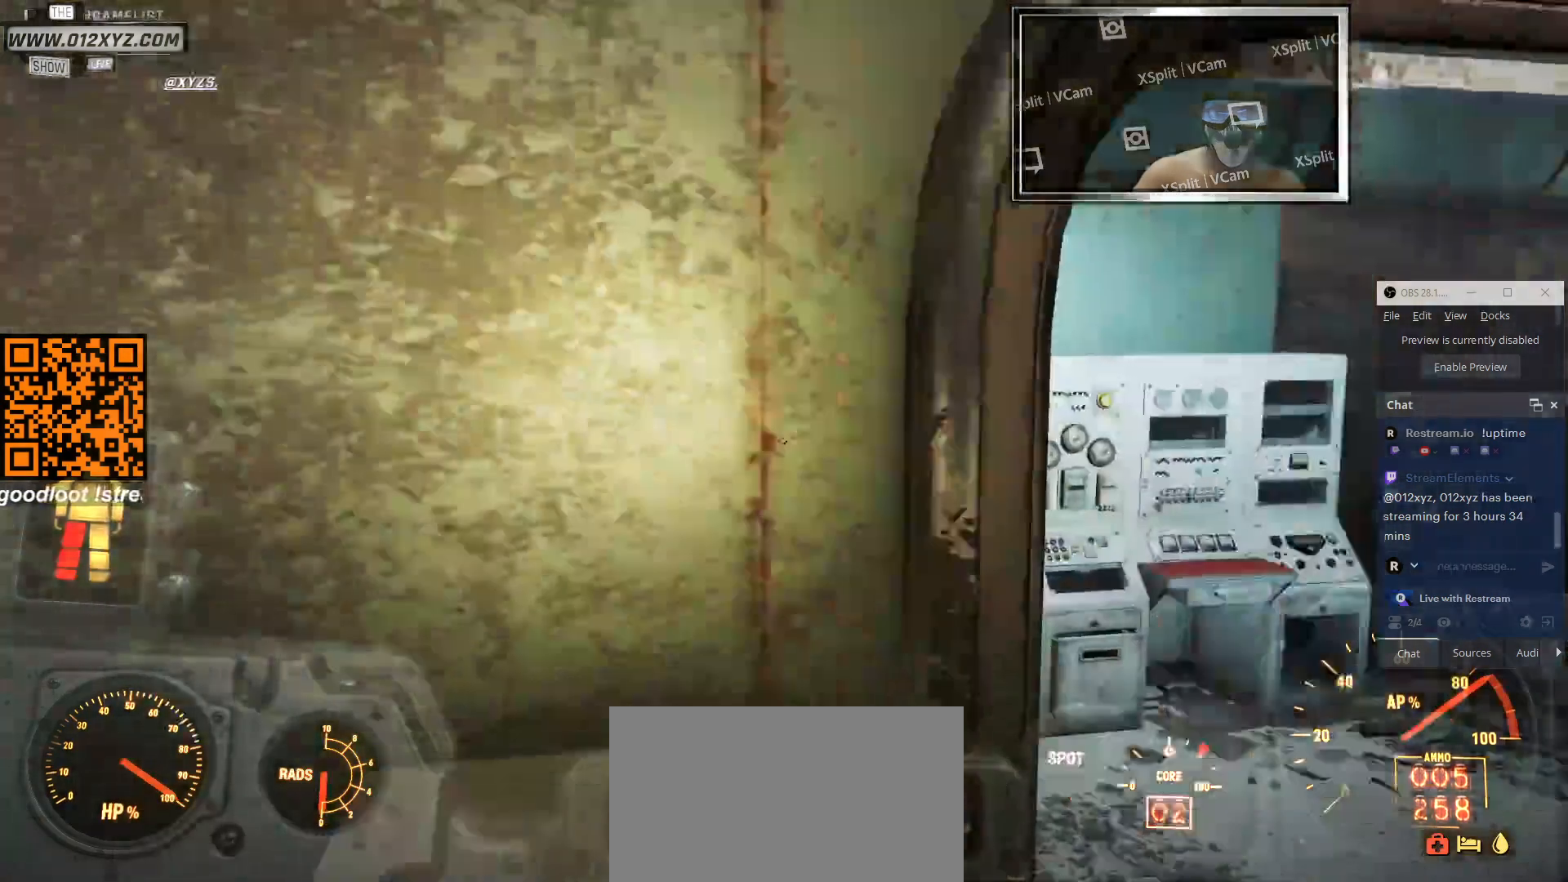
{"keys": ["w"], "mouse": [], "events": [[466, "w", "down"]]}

• • • • • • •

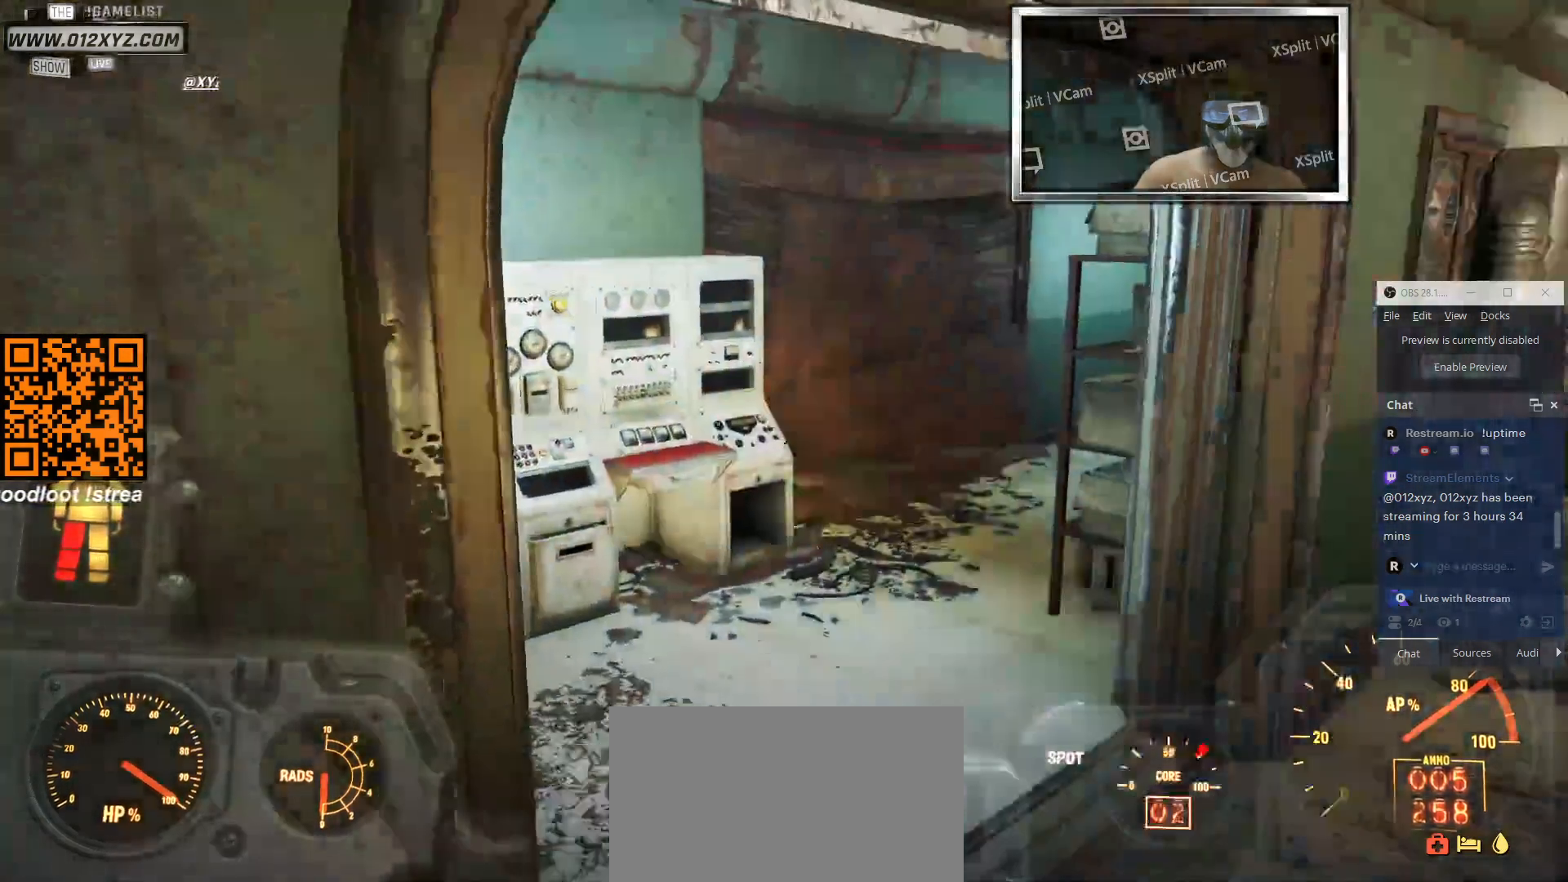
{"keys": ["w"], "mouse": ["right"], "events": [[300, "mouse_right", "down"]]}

• • • • • • •

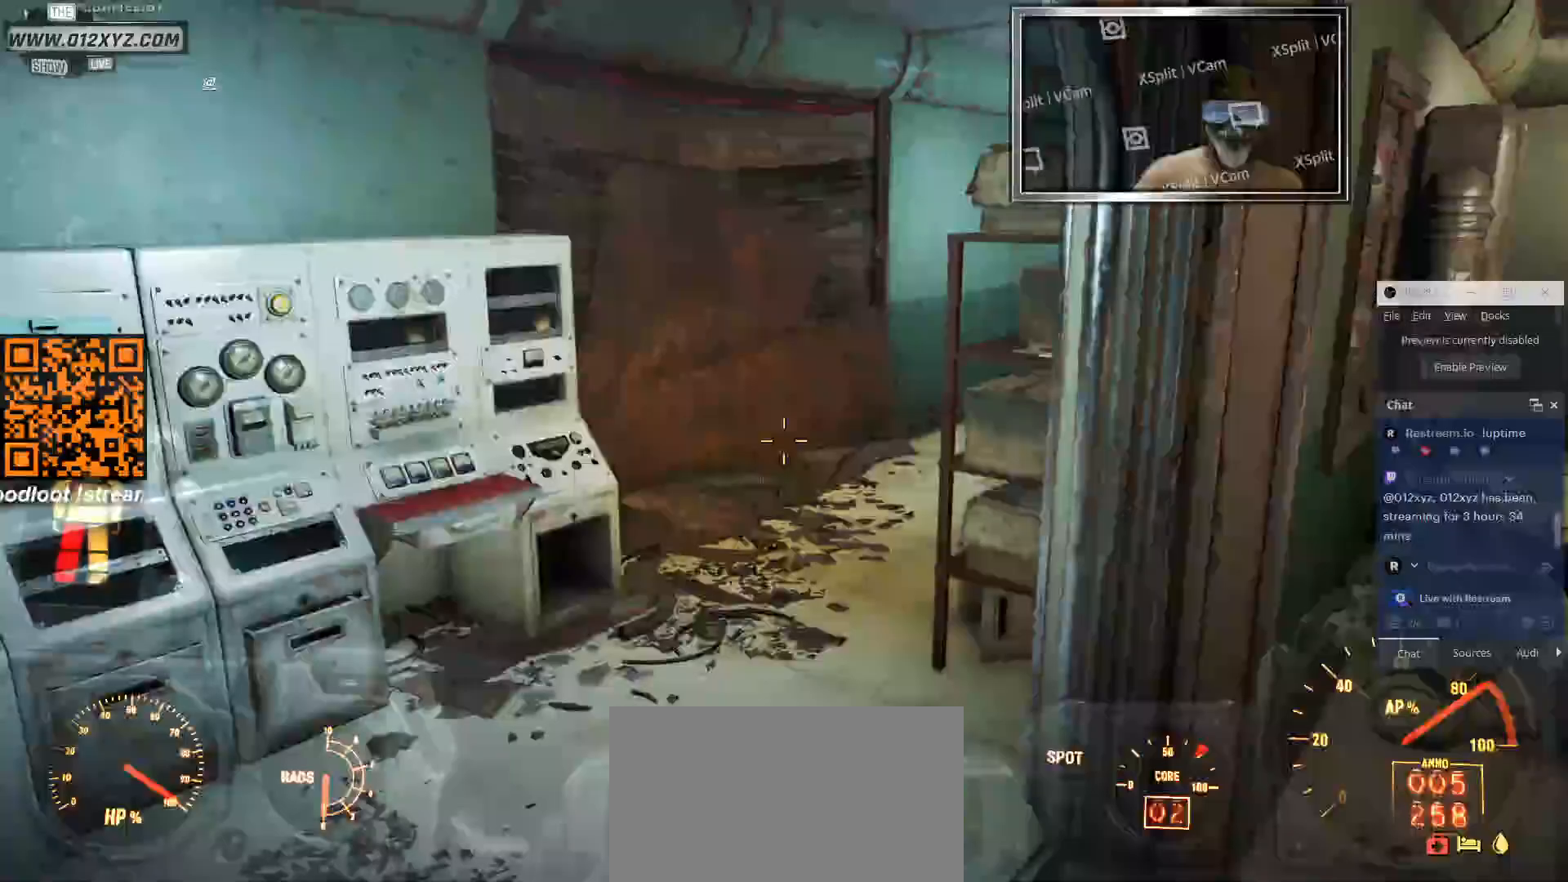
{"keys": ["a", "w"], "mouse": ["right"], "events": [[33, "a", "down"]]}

• • • • • • •

■ Task details
For each line of the material that contains "right", return a copy.

■ Expected output
{"keys": ["w"], "mouse": ["right"], "events": [[300, "mouse_right", "down"]]}
{"keys": ["a", "w"], "mouse": ["right"], "events": [[33, "a", "down"]]}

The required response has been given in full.